Task requirements
Please restate every entry exactly. Leave out the pictures.
[[ Material provided, beginning ]]
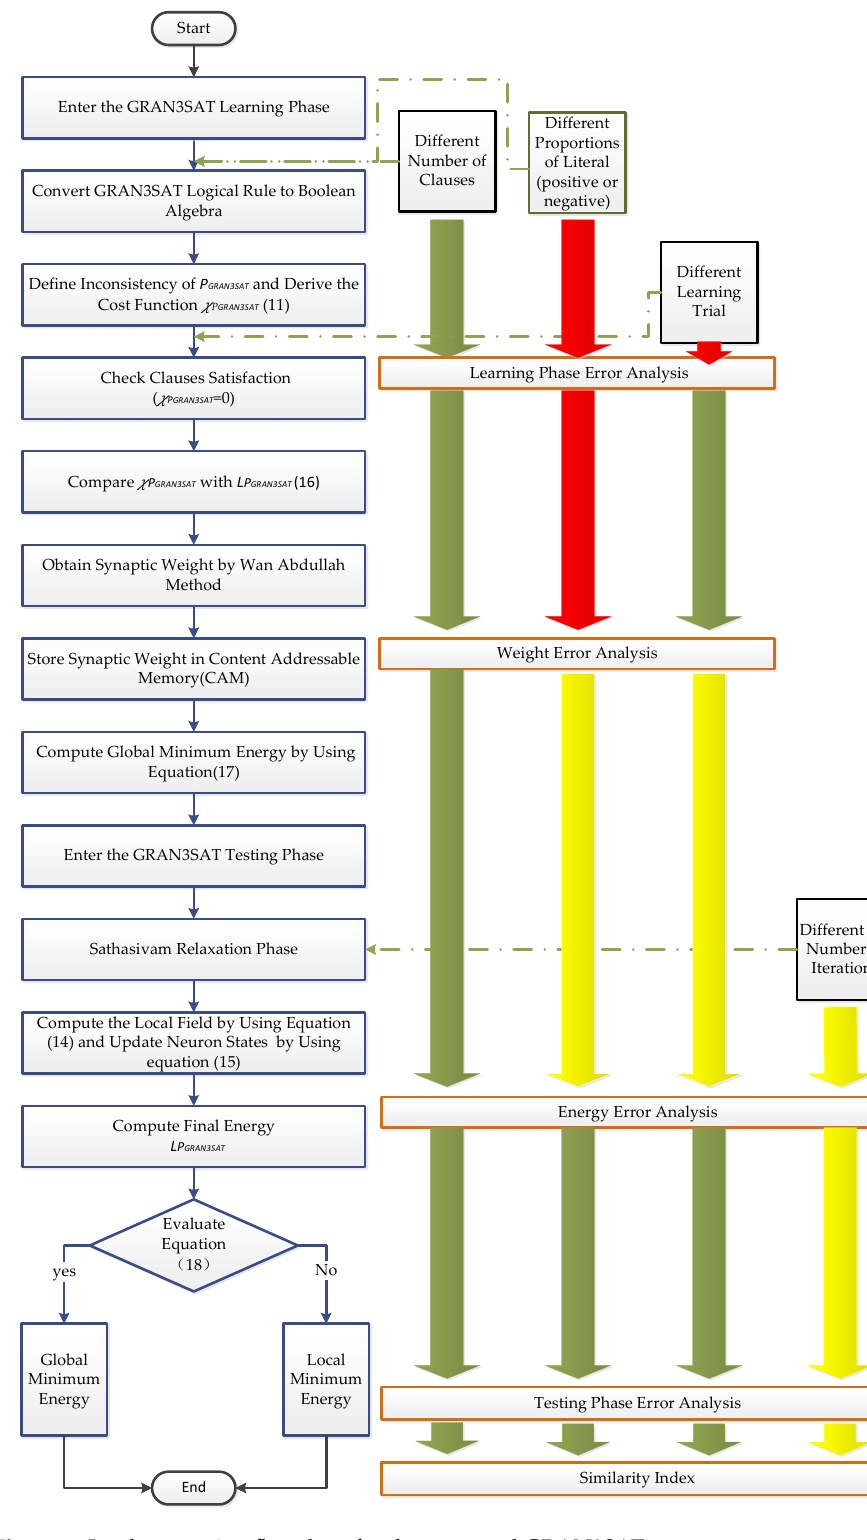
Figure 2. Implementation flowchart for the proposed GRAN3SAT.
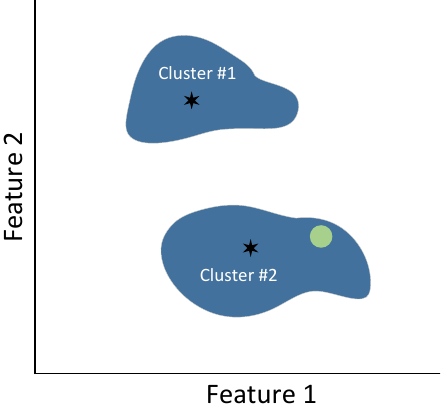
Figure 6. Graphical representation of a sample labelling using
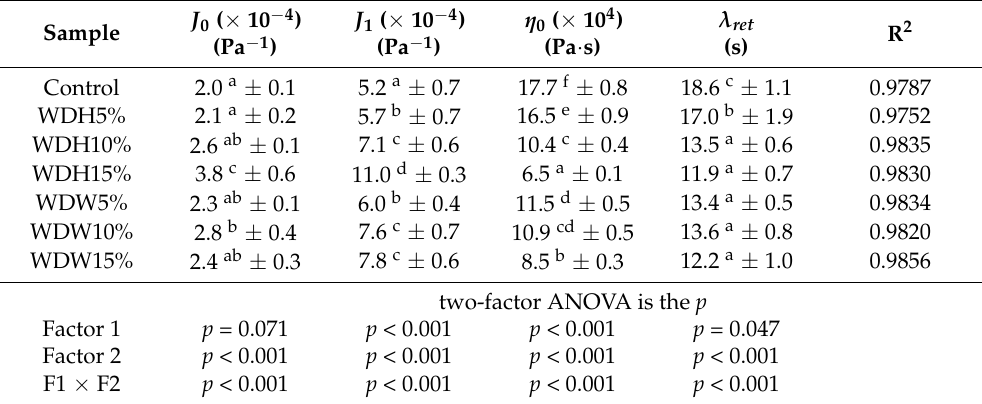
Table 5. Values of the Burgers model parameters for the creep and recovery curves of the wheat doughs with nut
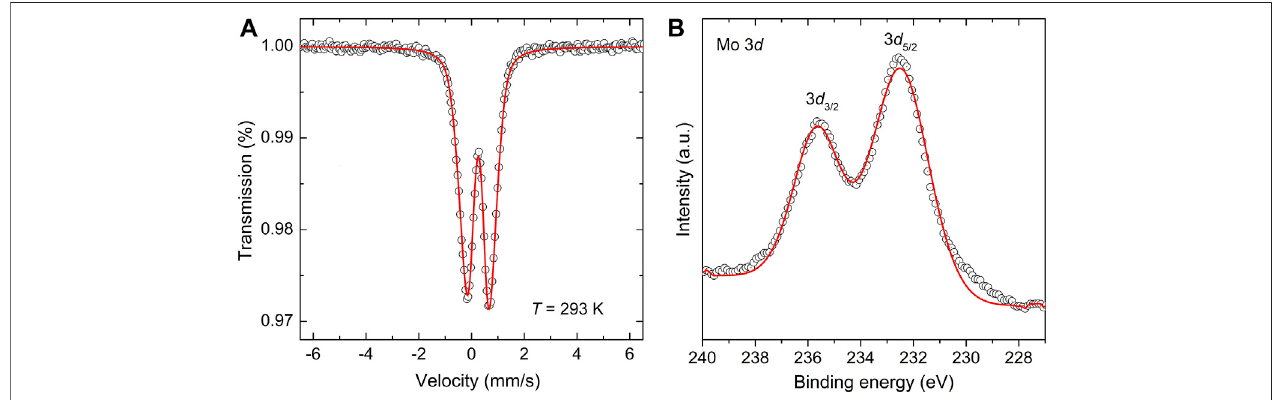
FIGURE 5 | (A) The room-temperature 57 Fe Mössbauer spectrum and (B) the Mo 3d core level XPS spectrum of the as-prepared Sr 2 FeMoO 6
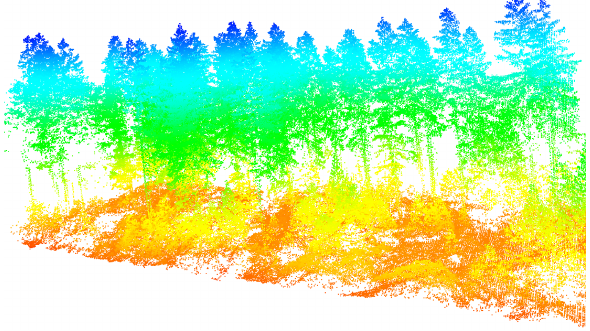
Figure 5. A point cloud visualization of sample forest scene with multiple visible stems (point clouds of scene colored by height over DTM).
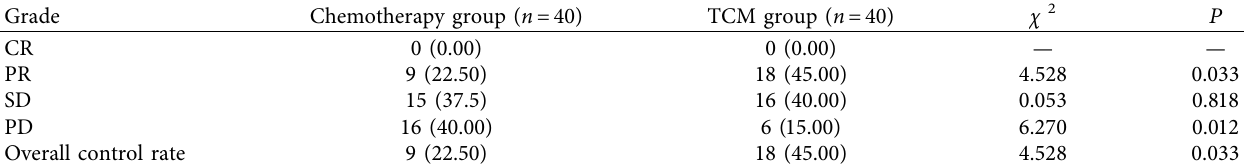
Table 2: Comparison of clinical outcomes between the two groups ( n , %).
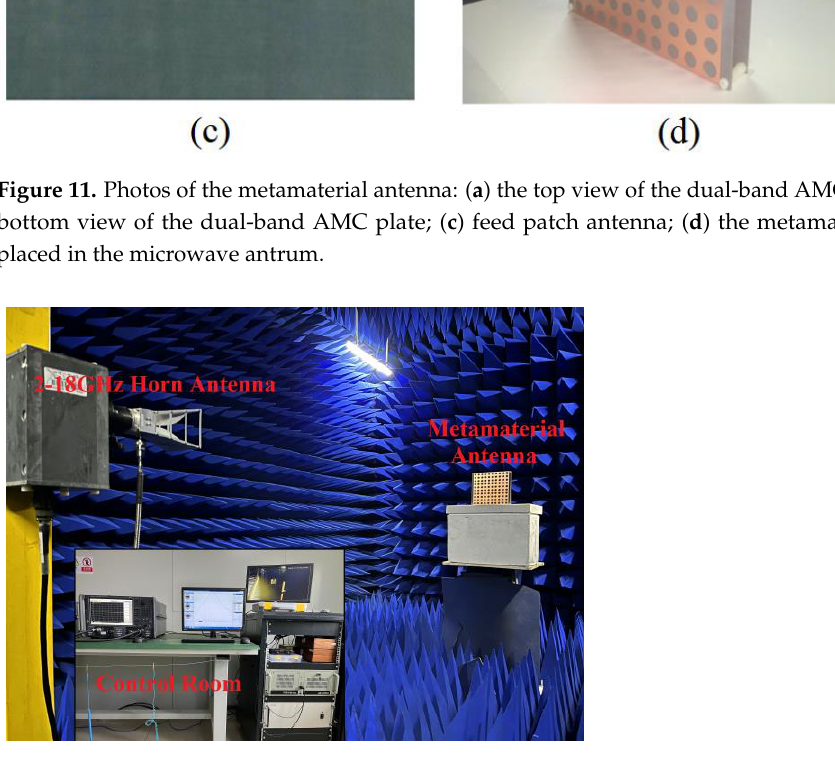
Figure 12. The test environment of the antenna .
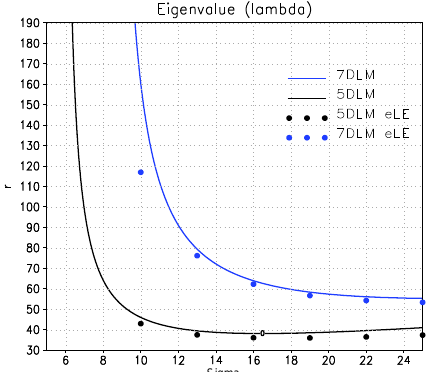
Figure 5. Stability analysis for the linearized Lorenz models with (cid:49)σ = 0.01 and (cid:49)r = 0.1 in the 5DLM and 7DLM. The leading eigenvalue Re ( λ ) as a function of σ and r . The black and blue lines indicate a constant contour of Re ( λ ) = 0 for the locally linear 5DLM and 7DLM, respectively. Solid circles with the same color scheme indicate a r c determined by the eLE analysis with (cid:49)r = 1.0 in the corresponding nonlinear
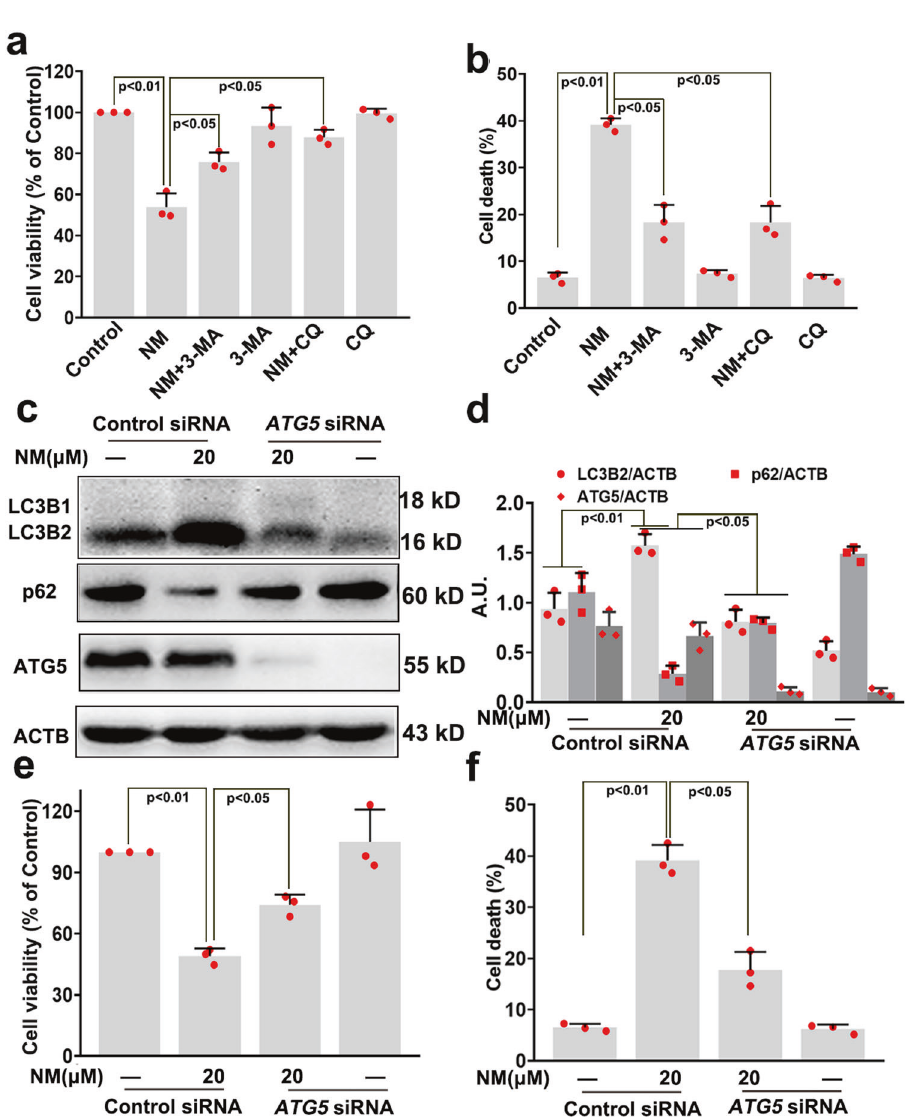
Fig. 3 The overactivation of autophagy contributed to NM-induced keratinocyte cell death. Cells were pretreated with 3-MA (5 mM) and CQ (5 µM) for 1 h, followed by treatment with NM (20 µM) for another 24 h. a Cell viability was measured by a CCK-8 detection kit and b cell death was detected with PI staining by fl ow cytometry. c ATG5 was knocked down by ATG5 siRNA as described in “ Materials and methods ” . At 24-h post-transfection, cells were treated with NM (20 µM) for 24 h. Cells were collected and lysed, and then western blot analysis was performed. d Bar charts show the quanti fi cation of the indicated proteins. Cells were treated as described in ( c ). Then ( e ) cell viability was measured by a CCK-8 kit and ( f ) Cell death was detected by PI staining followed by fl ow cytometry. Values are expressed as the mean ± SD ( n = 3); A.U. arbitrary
[[ Material provided, end ]]
Expected output
Figure 2. Implementation flowchart for the proposed GRAN3SAT.
Figure 6. Graphical representation of a sample labelling using
Table 5. Values of the Burgers model parameters for the creep and recovery curves of the wheat doughs with nut
FIGURE 5 | (A) The room-temperature 57 Fe Mössbauer spectrum and (B) the Mo 3d core level XPS spectrum of the as-prepared Sr 2 FeMoO 6
Figure 5. A point cloud visualization of sample forest scene with multiple visible stems (point clouds of scene colored by height over DTM).
Table 2: Comparison of clinical outcomes between the two groups ( n , %).
Figure 12. The test environment of the antenna .
Figure 5. Stability analysis for the linearized Lorenz models with (cid:49)σ = 0.01 and (cid:49)r = 0.1 in the 5DLM and 7DLM. The leading eigenvalue Re ( λ ) as a function of σ and r . The black and blue lines indicate a constant contour of Re ( λ ) = 0 for the locally linear 5DLM and 7DLM, respectively. Solid circles with the same color scheme indicate a r c determined by the eLE analysis with (cid:49)r = 1.0 in the corresponding nonlinear
Fig. 3 The overactivation of autophagy contributed to NM-induced keratinocyte cell death. Cells were pretreated with 3-MA (5 mM) and CQ (5 µM) for 1 h, followed by treatment with NM (20 µM) for another 24 h. a Cell viability was measured by a CCK-8 detection kit and b cell death was detected with PI staining by fl ow cytometry. c ATG5 was knocked down by ATG5 siRNA as described in “ Materials and methods ” . At 24-h post-transfection, cells were treated with NM (20 µM) for 24 h. Cells were collected and lysed, and then western blot analysis was performed. d Bar charts show the quanti fi cation of the indicated proteins. Cells were treated as described in ( c ). Then ( e ) cell viability was measured by a CCK-8 kit and ( f ) Cell death was detected by PI staining followed by fl ow cytometry. Values are expressed as the mean ± SD ( n = 3); A.U. arbitrary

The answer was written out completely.